● Passage to read
--------
Excalibur is a Macintosh spellchecker. It has separate downloadable dictionaries for many different languages. The dictionaries provided are very complete. It works with LaTex. The major drawback of this program is that its dictionaries are difficult to edit. Though adding words is easy, removing words (such as common Stealth Scannos) is not. Excalibur can be downloaded here.
Aspell is a spell checker which is available both as a Windows executable and as a perl script. It provides a good selection of different language dictionaries. It is available here.
Ispell has been ported to Windows, OS/2, and also runs on *nix and MacOSX. It does not run on DOS or older Mac OS machines. Like the other two spell checkers, there are a good selection of language dictionaries available for downloading. Ispell can be found here.
CSS can be validated at this website [w3.org]. Note that if you choose to upload a file for verification, only the section between the <style> tags should be in the file since anything other than CSS will confuse it (and you) terribly. It is probably easiest to cut and paste the css into the section of the form called "Validate by direct input."
There are presently two pieces of software which have been specifically written by post-processors for post-processors. Both provide an all-in-one kit, so you can use them for all of your post-processing needs, or just take advantage of some of their extra features. Each program has their supporters and detractors, so give them both a try!
Guiguts was written by thundergnat. The tool is almost a complete post-processing kit in itself. It began as a graphical interface for gutcheck, but has evolved to become much more. Among its special features are the ability to automatically remove page headers while keeping track of each page's identity, analysis of word frequencies (especially useful for catching misspelled proper names and other odd spellings), automated checks for markup errors, a footnote moving function, easy checking of "Stealth Scannos", and much more. You won't even need a text editor or Gutcheck, because they're built in! Guiguts is very well-documented.
Guiguts is available from here. Guiguts does not come with a spell checker, but integrates well with Aspell.
BillFlis has created a set of four tools which run on the Windows platform only.
GutSweeper scans the text and makes a lot of automatic corrections, such as eliminating double spaces and end-of-line blanks, fixing hyphenation errors, and splitting oe ligatures. It is markup sensitive, so that it will not ruin the formatting of poetry, block quotes, and tables. This saves some time for the proofreader, as all of its changes are ones that they would have to be made anyway.
--------
● Data excerpts
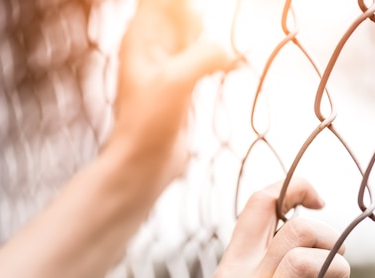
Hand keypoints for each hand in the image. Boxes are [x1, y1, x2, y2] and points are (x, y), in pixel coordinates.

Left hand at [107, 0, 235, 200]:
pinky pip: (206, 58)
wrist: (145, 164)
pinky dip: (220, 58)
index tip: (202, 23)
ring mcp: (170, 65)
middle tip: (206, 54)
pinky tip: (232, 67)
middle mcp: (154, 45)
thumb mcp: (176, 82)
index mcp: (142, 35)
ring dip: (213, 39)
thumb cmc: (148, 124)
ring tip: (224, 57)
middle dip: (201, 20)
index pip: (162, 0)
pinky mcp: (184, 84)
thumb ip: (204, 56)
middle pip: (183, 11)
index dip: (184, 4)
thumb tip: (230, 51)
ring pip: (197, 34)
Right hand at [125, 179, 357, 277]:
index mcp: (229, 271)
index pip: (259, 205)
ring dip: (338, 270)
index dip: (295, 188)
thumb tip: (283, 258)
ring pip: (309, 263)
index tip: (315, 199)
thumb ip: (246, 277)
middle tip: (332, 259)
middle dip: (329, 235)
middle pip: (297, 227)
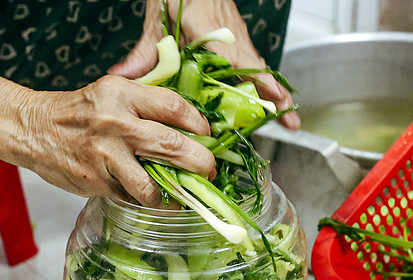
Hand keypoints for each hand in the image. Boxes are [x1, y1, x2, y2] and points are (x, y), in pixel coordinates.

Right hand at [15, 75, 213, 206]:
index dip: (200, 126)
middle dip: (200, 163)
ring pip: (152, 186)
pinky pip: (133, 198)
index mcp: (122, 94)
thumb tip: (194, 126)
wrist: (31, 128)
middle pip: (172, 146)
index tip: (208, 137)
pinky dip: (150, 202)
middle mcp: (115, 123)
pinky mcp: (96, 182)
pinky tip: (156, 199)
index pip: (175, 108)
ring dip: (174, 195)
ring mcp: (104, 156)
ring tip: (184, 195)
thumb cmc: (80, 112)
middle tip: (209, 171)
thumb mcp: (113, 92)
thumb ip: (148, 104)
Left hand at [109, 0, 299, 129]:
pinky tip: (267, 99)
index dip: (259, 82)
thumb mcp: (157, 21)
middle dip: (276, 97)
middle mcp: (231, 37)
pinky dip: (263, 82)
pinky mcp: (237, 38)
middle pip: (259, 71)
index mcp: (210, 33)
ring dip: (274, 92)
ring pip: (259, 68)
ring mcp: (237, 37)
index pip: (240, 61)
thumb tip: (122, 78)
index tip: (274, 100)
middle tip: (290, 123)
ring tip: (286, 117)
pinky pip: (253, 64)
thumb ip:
--------
● Exercises to complete
(A) Summarize the passage on spell checkers and post-processing tools in two sentences.
(B) According to the passage on spell checkers and post-processing tools, which spell checker does Guiguts integrate well with?
(C) Extract from the passage on spell checkers and post-processing tools the part starting with "Guiguts was written" and going on through "well with Aspell.".

● Task-by-task results
(A) The passage describes three spell checkers, Excalibur, Aspell and Ispell, each with dictionaries for several languages, and gives guidance on validating CSS. It then presents two all-in-one post-processing programs, including Guiguts, which began as a graphical interface for gutcheck, and a set of four Windows-only tools by BillFlis, among them GutSweeper, which makes many automatic corrections.

(B) Aspell.

(C)
Guiguts was written by thundergnat. The tool is almost a complete post-processing kit in itself. It began as a graphical interface for gutcheck, but has evolved to become much more. Among its special features are the ability to automatically remove page headers while keeping track of each page's identity, analysis of word frequencies (especially useful for catching misspelled proper names and other odd spellings), automated checks for markup errors, a footnote moving function, easy checking of "Stealth Scannos", and much more. You won't even need a text editor or Gutcheck, because they're built in! Guiguts is very well-documented.
Guiguts is available from here. Guiguts does not come with a spell checker, but integrates well with Aspell.